Contos Eróticos

Conto Erótico: Exibicionismo no Hotel

P Paula Camargo
18 May 2026 4 min leitura 53 visualizacoes
Conto Erótico: Exibicionismo no Hotel

O hotel ficava no Chiado, num edifício pombalino recuperado com cuidado suficiente para manter a alma sem sacrificar o conforto. Vera tinha escolhido o quarto especificamente — quarto 14, segundo andar, com janelas grandes que davam para um pátio interior rodeado de outros quartos e de janelas de apartamentos vizinhos. Era um pormenor que o site não mencionava mas que ela tinha verificado com uma fotografia pedida ao concierge antes de reservar. O detalhe importava.

Luís chegou às oito, como combinado. Conheciam-se há poucos meses, mas havia entre eles uma cumplicidade que costuma demorar mais a construir-se. Tinham falado sobre isto — sobre o que ela queria, sobre o porquê, sobre o prazer específico de ser vista sem que ver seja uma certeza. Ele entendera. Mais do que isso: interessara-se genuinamente.

A Janela

Jantar tinha sido leve e rápido — uma refeição de quem tem outro propósito em mente. De volta ao quarto, Vera foi directamente às janelas e abriu-as de par em par. A noite do Chiado entrou com o seu ruído habitual — vozes, o eléctrico ao longe, música de algum restaurante da rua abaixo. O pátio estava iluminado apenas pela luz que saía das janelas de outros quartos e dos apartamentos em frente, e havia aqui e ali a silhueta de alguém que passava sem dar atenção.

Luís ficou atrás dela, de pé, e pousou as mãos nos seus ombros. Num sussurro que era apenas para ela:

— Tens a certeza?

Ela voltou-se ligeiramente, o suficiente para ele ver o sorriso. Tinha a certeza. Tinha tido a certeza desde que marcou o quarto.

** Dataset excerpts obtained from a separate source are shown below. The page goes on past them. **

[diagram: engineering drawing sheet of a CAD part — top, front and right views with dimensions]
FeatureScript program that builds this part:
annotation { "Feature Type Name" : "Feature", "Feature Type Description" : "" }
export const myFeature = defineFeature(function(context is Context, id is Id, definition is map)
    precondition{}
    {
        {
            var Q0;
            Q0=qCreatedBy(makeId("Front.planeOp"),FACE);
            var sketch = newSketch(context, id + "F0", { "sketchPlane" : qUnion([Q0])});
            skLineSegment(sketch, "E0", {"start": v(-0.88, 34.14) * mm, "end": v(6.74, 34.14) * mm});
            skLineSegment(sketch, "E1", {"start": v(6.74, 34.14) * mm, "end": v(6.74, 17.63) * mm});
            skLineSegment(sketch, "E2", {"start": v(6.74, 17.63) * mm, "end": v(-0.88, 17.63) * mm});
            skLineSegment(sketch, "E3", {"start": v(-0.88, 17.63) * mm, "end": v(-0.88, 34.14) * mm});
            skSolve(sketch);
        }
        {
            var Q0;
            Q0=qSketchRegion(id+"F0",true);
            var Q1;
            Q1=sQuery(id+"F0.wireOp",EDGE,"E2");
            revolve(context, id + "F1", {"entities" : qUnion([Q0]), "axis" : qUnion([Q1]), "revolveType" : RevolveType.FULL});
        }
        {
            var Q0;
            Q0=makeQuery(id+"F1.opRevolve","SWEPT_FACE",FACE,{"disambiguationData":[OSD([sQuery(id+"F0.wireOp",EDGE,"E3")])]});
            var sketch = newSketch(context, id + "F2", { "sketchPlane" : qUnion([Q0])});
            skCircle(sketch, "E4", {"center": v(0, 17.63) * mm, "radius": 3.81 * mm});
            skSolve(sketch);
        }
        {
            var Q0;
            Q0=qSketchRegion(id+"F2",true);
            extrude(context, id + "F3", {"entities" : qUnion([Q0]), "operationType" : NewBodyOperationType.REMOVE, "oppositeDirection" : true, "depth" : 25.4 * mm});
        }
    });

O que se seguiu foi conduzido pelo contraste entre o interior do quarto — a intimidade, a pele, o sussurro — e a abertura para o mundo lá fora. Vera descobrira anos antes que o exibicionismo não era sobre atenção de estranhos — raramente havia atenção real, e quando havia era de relance. Era sobre a possibilidade. Era sobre a forma como o risco de ser vista tornava cada gesto mais consciente, mais vivido, como se a presença de um horizonte externo tornasse mais nítida a experiência interna.

A Presença da Cidade

Numa das janelas em frente havia luz mas nenhum movimento visível. Numa outra, uma sombra que passou devagar. Vera não sabia se alguém a via. Não precisava de saber. A incerteza era parte do prazer — a suspensão entre o privado e o público, entre o que se guarda e o que se oferece, mesmo que só ao espaço aberto e à noite.

Luís estava completamente presente — não como espectador mas como participante de algo que compreendia mesmo não partilhando exactamente da mesma forma. Havia generosidade nessa diferença, uma disposição para estar naquele espaço por ela sem precisar de o sentir da mesma maneira para o respeitar.

Quando fecharam as janelas muito mais tarde, o pátio estava completamente silencioso e a cidade tinha abrandado para o ritmo da madrugada. Vera deitou-se com uma leveza que não era indiferença — era satisfação de um tipo particular, o tipo que vem de ter feito algo que se queria há muito tempo e de o ter feito bem.

O Silêncio a Seguir

Luís adormeceu primeiro. Vera ficou acordada mais um pouco com os olhos no tecto, ouvindo a cidade lá fora como se a ouvisse pela primeira vez. Há prazeres que são óbvios e imediatos, e depois há outros que só se revelam completamente na quietude que se lhes segue. Este era do segundo tipo.